• GIVEN EXERCISE: Arrange every line of the records below as a Markdown table with the columns Row and Record line, numbering the rows and skipping blank lines. Omit the pictures.

- - - -

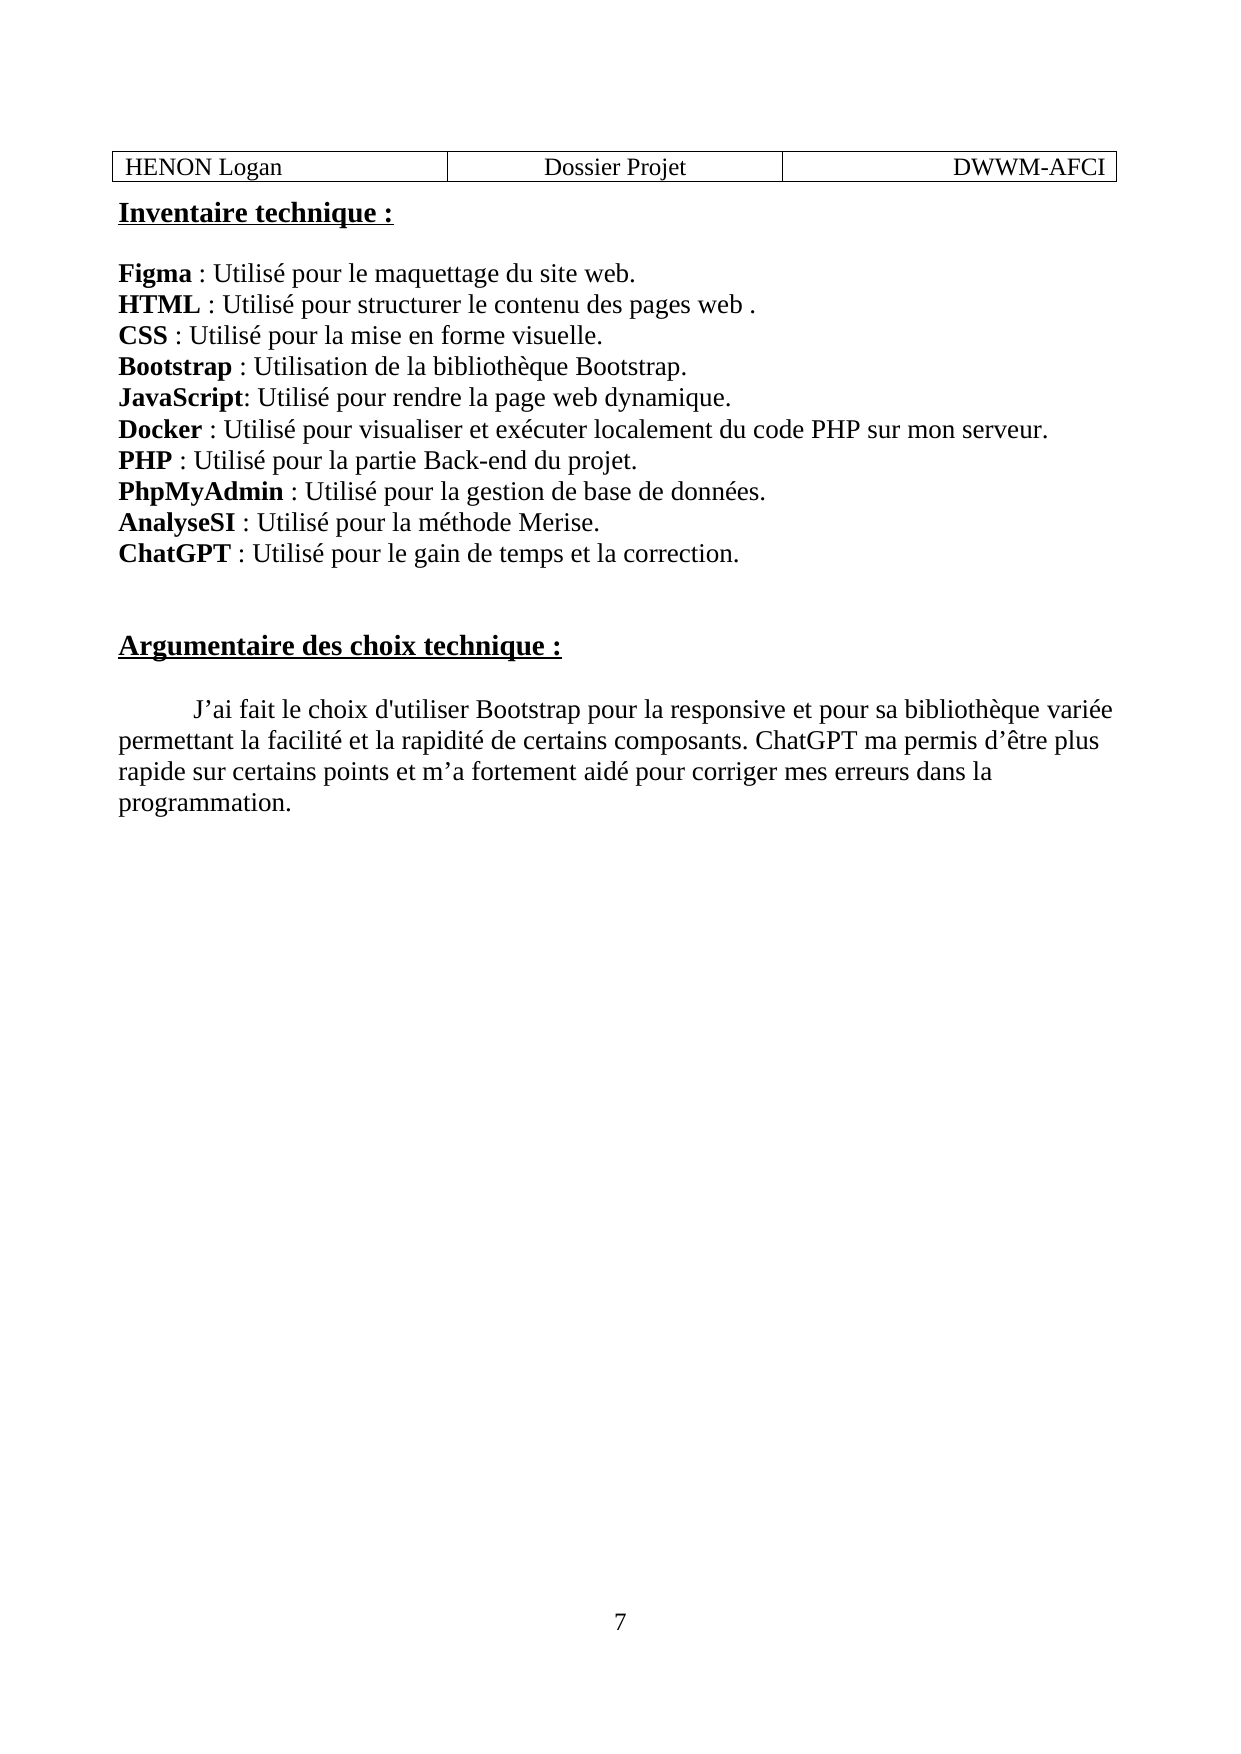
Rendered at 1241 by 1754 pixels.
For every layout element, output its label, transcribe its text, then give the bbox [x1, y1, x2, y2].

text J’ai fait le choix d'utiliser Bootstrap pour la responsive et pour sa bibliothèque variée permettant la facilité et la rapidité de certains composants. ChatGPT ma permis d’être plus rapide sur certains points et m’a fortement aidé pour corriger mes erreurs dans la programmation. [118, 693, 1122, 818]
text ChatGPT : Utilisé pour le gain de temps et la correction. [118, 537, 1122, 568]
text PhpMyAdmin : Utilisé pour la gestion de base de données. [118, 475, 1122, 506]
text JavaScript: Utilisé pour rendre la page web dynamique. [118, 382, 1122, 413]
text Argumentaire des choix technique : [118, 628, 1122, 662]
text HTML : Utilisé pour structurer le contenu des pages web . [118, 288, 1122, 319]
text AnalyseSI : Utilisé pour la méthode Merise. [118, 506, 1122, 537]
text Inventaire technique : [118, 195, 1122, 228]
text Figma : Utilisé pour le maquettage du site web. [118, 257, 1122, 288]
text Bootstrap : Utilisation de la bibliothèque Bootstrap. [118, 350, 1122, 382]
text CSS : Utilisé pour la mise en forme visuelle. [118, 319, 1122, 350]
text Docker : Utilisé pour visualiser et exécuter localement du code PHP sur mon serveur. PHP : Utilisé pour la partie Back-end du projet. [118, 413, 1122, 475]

- - - -

• THE OUTPUT:
| Row | Record line |
|---|---|
| 1 | Rendered at 1241 by 1754 pixels. |
| 2 | For every layout element, output its label, transcribe its text, then give the bbox [x1, y1, x2, y2]. |
| 3 | text J’ai fait le choix d'utiliser Bootstrap pour la responsive et pour sa bibliothèque variée permettant la facilité et la rapidité de certains composants. ChatGPT ma permis d’être plus rapide sur certains points et m’a fortement aidé pour corriger mes erreurs dans la programmation. [118, 693, 1122, 818] |
| 4 | text ChatGPT : Utilisé pour le gain de temps et la correction. [118, 537, 1122, 568] |
| 5 | text PhpMyAdmin : Utilisé pour la gestion de base de données. [118, 475, 1122, 506] |
| 6 | text JavaScript: Utilisé pour rendre la page web dynamique. [118, 382, 1122, 413] |
| 7 | text Argumentaire des choix technique : [118, 628, 1122, 662] |
| 8 | text HTML : Utilisé pour structurer le contenu des pages web . [118, 288, 1122, 319] |
| 9 | text AnalyseSI : Utilisé pour la méthode Merise. [118, 506, 1122, 537] |
| 10 | text Inventaire technique : [118, 195, 1122, 228] |
| 11 | text Figma : Utilisé pour le maquettage du site web. [118, 257, 1122, 288] |
| 12 | text Bootstrap : Utilisation de la bibliothèque Bootstrap. [118, 350, 1122, 382] |
| 13 | text CSS : Utilisé pour la mise en forme visuelle. [118, 319, 1122, 350] |
| 14 | text Docker : Utilisé pour visualiser et exécuter localement du code PHP sur mon serveur. PHP : Utilisé pour la partie Back-end du projet. [118, 413, 1122, 475] |